Just setup the 40 gallon yesterday. Tore down our 55g in hopes of making it a discus tank in the near future. 

This thread will be pic heavy as I will try and post a new pic everyday.

Fauna:

6 serpaes
6 albino cories
8 RN tetra 
1 BN pleco
2 GBR
1 bolivian ram


----------



## Senayski (Apr 28, 2013)

The male GBR ( I think) 









The female GBR and bolivian


----------



## Senayski (Apr 28, 2013)

BN pleco









RN tetra









One of the cories


----------



## jamnigh (Apr 24, 2013)

Very nice tank I must say. I LOOOVE the GBR's


----------



## Senayski (Apr 28, 2013)

jamnigh said:


> Very nice tank I must say. I LOOOVE the GBR's


They are so friendly.

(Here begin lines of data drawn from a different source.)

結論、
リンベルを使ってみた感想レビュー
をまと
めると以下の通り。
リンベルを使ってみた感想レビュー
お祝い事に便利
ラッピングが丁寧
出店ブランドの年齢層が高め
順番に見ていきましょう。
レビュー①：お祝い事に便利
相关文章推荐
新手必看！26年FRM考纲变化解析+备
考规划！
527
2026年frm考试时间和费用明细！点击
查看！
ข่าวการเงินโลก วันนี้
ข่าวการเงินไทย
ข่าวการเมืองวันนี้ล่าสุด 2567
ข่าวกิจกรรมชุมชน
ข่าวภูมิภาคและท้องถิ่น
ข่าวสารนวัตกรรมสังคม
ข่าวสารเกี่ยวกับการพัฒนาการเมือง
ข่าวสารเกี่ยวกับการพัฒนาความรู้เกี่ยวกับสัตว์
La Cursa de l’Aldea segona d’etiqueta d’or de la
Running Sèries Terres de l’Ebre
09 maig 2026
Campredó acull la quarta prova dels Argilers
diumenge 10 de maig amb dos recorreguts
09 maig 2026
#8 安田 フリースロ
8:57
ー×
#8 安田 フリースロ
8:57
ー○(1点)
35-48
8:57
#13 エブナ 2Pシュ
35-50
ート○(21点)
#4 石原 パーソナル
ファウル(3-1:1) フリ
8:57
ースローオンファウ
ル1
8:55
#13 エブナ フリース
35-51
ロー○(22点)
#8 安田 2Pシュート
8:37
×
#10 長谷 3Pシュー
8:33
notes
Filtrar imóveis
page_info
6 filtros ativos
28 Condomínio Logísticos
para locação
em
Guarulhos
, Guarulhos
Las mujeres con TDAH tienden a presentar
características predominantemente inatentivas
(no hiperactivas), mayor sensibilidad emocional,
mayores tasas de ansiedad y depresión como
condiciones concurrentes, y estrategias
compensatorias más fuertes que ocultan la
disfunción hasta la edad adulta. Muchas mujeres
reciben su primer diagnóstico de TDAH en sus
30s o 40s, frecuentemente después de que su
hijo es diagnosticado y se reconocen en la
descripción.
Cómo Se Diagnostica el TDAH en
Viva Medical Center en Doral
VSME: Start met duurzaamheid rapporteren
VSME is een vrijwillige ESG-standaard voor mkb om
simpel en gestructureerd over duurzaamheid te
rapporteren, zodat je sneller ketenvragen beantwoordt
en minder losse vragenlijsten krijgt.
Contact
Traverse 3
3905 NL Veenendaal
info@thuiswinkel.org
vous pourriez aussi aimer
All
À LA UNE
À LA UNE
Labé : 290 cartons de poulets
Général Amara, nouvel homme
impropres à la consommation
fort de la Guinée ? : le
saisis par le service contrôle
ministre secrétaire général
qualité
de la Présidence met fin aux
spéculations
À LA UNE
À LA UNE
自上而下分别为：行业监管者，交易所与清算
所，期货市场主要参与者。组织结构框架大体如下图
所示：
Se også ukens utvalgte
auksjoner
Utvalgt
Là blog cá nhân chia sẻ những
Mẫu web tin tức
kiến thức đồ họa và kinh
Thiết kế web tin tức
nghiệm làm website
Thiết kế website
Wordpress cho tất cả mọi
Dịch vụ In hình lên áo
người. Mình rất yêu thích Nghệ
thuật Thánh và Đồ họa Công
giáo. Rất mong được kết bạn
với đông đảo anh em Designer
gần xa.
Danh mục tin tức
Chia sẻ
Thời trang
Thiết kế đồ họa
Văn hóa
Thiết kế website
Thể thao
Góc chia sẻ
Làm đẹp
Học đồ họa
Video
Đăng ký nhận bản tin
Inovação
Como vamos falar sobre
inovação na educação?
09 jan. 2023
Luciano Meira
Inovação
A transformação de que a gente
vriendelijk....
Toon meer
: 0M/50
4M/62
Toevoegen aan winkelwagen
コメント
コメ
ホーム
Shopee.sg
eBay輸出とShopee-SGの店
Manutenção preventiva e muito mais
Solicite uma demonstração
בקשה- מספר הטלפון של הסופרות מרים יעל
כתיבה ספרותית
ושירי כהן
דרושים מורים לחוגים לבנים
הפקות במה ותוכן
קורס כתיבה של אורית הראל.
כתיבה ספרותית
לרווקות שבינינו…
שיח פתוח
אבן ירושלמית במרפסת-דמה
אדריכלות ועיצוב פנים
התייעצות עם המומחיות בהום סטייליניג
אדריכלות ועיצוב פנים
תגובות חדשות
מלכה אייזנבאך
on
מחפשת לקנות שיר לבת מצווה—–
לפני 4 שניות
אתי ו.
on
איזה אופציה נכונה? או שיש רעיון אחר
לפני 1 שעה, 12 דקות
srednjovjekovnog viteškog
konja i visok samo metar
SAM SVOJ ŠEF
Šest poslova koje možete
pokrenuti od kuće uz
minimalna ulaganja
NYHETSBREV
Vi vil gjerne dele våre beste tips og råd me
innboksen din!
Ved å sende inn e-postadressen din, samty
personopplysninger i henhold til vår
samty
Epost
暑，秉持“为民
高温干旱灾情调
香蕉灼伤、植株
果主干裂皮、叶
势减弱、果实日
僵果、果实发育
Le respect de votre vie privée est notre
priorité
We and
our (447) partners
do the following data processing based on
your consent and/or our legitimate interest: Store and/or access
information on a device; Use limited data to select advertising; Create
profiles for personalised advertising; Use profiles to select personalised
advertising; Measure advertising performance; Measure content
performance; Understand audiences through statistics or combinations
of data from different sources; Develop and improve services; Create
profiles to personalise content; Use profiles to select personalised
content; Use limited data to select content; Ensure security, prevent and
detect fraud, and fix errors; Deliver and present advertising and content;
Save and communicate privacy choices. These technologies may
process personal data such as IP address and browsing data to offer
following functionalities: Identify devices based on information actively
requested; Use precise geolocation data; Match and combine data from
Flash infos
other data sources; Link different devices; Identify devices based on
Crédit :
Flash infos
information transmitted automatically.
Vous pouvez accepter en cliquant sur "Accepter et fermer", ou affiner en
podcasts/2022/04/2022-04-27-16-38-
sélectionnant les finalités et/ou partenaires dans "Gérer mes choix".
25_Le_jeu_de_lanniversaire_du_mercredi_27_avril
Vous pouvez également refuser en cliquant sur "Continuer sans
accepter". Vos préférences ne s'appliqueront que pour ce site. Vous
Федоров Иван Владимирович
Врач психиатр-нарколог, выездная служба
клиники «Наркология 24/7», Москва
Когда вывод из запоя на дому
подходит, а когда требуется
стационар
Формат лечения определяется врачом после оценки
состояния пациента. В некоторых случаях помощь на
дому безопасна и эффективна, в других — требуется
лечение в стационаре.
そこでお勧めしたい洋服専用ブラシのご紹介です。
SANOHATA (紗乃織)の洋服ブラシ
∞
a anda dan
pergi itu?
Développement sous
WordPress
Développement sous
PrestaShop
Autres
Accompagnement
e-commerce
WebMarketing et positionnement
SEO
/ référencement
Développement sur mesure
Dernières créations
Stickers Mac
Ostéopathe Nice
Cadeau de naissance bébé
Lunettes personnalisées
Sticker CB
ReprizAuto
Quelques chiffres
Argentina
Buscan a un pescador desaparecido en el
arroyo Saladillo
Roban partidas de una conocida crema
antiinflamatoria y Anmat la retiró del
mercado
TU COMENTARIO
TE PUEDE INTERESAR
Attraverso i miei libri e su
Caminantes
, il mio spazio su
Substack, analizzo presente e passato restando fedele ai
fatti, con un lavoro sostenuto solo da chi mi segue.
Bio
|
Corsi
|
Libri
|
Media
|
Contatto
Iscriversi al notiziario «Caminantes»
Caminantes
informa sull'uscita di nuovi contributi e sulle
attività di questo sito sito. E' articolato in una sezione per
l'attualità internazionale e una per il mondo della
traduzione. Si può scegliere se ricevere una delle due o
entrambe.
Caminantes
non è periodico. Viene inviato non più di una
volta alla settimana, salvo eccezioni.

Definitely my favorite as well!


----------



## jrman83 (Jul 9, 2010)

Looks great!


----------



## Nave (May 28, 2013)

Nice set up looking forward to seeing the plant growth I think it's going to turn in to a very nice planted tank good job!!!


----------



## Nave (May 28, 2013)

An anubias nana would look really good too once it anchors itself to that piece of driftwood *chicken dance


----------



## Senayski (Apr 28, 2013)

My crypts aren't growing for shiz... May put some blyxa there then steal your idea


----------



## Senayski (Apr 28, 2013)

Just an update, things are growing slowly but looking good


----------